(Exercise requirements)
Update the listing from the line that has "family: Physaraceae" through its last line by changing every "common name" to "vernacular name" and leaving everything else unchanged. Give back only those lines.
## START
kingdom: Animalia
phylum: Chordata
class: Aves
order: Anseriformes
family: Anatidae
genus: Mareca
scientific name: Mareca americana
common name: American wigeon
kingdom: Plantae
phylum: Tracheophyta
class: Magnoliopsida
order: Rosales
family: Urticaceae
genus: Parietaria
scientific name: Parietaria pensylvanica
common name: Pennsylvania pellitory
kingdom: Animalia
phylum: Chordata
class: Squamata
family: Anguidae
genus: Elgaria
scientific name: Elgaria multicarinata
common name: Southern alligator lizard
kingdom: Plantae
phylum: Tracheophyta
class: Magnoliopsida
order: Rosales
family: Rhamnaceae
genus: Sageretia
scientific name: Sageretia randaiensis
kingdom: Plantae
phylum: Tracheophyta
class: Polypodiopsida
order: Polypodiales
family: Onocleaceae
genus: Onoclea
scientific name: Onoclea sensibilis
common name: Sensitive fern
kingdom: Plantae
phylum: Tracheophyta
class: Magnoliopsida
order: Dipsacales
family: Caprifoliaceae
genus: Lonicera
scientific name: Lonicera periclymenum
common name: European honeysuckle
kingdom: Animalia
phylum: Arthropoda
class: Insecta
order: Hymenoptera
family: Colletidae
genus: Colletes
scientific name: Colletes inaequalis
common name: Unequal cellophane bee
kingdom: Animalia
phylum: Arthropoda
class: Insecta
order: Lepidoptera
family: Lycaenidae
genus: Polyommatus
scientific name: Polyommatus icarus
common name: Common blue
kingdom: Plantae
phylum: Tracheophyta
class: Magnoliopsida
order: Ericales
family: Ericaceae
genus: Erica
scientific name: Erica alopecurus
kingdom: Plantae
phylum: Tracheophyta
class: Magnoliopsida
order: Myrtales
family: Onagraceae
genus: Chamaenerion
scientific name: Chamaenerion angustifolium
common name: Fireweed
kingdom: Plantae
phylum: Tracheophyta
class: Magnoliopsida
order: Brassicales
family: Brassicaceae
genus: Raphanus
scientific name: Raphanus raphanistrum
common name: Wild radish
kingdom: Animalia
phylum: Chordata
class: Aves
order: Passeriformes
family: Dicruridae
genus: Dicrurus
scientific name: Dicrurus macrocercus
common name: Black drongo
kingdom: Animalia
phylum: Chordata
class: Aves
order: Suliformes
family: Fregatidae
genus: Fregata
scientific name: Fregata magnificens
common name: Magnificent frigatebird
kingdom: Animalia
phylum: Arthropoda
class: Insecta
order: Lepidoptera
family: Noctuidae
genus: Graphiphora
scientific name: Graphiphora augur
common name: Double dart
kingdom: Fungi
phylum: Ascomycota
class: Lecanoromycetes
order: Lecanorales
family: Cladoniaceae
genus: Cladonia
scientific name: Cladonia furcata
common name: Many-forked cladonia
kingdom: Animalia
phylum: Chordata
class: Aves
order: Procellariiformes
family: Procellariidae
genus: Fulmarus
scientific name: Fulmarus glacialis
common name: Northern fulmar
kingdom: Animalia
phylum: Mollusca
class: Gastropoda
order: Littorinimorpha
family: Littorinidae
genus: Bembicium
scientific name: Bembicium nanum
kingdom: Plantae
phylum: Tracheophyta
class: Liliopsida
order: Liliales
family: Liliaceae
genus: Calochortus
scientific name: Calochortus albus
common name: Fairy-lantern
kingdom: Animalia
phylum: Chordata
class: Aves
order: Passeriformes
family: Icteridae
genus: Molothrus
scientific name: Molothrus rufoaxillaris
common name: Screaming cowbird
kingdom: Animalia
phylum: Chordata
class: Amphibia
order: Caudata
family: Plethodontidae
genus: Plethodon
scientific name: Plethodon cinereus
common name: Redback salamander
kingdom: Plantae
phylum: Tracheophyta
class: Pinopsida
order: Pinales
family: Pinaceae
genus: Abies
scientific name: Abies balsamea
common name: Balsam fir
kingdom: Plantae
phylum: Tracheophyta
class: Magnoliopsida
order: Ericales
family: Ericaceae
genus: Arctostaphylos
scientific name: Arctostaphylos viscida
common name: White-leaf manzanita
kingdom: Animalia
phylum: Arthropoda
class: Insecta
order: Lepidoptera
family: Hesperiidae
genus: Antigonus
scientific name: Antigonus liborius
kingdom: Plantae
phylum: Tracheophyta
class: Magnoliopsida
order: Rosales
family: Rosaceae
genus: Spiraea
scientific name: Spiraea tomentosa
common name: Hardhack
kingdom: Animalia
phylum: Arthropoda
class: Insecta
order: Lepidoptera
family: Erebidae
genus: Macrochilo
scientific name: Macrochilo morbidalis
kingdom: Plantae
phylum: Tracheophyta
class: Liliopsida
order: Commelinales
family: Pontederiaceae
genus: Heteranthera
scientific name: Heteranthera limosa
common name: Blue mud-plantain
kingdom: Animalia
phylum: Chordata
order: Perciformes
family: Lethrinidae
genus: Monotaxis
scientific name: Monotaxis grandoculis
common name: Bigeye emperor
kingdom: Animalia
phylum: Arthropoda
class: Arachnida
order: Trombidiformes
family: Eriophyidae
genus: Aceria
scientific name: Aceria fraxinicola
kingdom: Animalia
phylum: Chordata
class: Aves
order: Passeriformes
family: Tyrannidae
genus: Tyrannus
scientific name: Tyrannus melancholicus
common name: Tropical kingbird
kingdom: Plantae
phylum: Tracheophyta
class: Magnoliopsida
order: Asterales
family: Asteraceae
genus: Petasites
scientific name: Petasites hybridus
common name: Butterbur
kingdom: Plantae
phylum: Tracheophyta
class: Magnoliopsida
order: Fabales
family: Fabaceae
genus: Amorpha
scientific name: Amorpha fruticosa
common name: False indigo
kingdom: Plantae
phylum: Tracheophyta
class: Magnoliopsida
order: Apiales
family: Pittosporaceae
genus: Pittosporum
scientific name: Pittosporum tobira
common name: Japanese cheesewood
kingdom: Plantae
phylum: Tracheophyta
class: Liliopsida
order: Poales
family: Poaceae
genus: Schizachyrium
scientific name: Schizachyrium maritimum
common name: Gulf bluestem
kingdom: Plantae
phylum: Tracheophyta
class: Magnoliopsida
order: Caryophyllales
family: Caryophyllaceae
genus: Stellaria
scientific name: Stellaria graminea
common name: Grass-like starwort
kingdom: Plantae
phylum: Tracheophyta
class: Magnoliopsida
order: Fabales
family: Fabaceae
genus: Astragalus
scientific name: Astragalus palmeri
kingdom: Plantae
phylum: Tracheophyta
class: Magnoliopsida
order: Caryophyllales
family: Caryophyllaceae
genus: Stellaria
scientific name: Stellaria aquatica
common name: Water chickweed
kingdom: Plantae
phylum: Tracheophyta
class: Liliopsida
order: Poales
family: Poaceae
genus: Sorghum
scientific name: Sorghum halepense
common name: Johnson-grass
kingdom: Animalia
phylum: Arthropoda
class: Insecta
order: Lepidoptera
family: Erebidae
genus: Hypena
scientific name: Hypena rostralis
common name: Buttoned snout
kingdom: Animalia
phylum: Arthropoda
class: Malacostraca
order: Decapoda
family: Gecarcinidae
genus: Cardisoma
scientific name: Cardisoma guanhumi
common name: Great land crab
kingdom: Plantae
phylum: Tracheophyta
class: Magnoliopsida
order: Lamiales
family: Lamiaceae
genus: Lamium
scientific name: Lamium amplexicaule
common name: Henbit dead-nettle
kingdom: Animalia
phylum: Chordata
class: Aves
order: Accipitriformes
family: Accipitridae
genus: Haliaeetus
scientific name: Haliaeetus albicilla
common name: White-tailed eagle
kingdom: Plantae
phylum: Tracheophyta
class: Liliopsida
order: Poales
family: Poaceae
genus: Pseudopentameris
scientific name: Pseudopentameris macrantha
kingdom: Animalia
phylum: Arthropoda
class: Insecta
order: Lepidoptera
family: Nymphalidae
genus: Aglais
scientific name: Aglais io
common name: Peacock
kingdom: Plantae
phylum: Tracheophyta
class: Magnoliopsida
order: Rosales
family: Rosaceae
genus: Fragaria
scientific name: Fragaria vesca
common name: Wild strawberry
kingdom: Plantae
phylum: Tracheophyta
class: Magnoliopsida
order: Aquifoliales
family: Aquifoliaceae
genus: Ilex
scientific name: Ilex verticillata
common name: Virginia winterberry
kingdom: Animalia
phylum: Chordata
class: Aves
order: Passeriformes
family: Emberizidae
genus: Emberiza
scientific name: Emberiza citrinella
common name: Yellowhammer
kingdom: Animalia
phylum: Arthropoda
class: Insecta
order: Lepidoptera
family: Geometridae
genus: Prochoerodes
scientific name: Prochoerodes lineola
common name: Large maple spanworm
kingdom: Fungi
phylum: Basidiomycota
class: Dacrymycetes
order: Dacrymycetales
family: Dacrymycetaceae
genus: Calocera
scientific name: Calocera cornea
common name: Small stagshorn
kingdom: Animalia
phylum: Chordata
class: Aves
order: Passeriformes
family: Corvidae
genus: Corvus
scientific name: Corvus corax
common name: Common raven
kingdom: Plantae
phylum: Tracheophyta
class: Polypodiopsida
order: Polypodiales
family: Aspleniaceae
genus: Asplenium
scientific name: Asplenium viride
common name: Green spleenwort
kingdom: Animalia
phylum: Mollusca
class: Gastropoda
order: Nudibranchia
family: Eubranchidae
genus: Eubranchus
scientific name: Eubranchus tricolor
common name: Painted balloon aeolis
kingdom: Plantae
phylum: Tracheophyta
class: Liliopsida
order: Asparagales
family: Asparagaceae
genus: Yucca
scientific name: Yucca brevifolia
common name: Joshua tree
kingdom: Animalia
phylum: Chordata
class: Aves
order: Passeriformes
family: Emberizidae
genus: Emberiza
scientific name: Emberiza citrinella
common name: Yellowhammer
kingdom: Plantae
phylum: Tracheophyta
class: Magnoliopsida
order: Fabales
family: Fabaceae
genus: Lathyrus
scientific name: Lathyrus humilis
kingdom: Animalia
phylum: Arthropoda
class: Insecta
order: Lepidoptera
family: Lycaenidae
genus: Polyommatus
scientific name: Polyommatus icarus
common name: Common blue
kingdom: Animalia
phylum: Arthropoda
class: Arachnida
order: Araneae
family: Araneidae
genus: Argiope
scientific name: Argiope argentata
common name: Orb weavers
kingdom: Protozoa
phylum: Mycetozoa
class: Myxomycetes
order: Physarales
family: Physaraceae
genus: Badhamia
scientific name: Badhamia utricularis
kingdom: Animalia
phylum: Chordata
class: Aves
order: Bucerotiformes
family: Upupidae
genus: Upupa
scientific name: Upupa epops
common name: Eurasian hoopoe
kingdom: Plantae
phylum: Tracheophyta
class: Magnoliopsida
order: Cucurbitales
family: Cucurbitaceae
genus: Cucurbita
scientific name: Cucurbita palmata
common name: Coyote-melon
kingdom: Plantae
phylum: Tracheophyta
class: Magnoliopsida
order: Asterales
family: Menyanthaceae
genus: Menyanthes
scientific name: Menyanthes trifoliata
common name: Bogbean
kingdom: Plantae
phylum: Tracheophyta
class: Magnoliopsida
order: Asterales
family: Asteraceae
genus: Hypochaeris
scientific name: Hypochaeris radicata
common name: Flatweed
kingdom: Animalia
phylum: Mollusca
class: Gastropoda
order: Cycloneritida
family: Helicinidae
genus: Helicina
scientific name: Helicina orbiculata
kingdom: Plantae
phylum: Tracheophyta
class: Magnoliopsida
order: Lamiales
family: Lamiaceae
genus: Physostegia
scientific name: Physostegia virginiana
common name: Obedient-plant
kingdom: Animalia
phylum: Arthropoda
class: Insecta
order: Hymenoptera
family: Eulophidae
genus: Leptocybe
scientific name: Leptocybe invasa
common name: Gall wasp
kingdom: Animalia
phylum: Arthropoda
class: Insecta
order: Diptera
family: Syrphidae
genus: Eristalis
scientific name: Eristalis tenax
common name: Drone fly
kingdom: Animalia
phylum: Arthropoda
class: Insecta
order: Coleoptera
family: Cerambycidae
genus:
## END
(The answer)
family: Physaraceae
genus: Badhamia
scientific name: Badhamia utricularis
kingdom: Animalia
phylum: Chordata
class: Aves
order: Bucerotiformes
family: Upupidae
genus: Upupa
scientific name: Upupa epops
vernacular name: Eurasian hoopoe
kingdom: Plantae
phylum: Tracheophyta
class: Magnoliopsida
order: Cucurbitales
family: Cucurbitaceae
genus: Cucurbita
scientific name: Cucurbita palmata
vernacular name: Coyote-melon
kingdom: Plantae
phylum: Tracheophyta
class: Magnoliopsida
order: Asterales
family: Menyanthaceae
genus: Menyanthes
scientific name: Menyanthes trifoliata
vernacular name: Bogbean
kingdom: Plantae
phylum: Tracheophyta
class: Magnoliopsida
order: Asterales
family: Asteraceae
genus: Hypochaeris
scientific name: Hypochaeris radicata
vernacular name: Flatweed
kingdom: Animalia
phylum: Mollusca
class: Gastropoda
order: Cycloneritida
family: Helicinidae
genus: Helicina
scientific name: Helicina orbiculata
kingdom: Plantae
phylum: Tracheophyta
class: Magnoliopsida
order: Lamiales
family: Lamiaceae
genus: Physostegia
scientific name: Physostegia virginiana
vernacular name: Obedient-plant
kingdom: Animalia
phylum: Arthropoda
class: Insecta
order: Hymenoptera
family: Eulophidae
genus: Leptocybe
scientific name: Leptocybe invasa
vernacular name: Gall wasp
kingdom: Animalia
phylum: Arthropoda
class: Insecta
order: Diptera
family: Syrphidae
genus: Eristalis
scientific name: Eristalis tenax
vernacular name: Drone fly
kingdom: Animalia
phylum: Arthropoda
class: Insecta
order: Coleoptera
family: Cerambycidae
genus:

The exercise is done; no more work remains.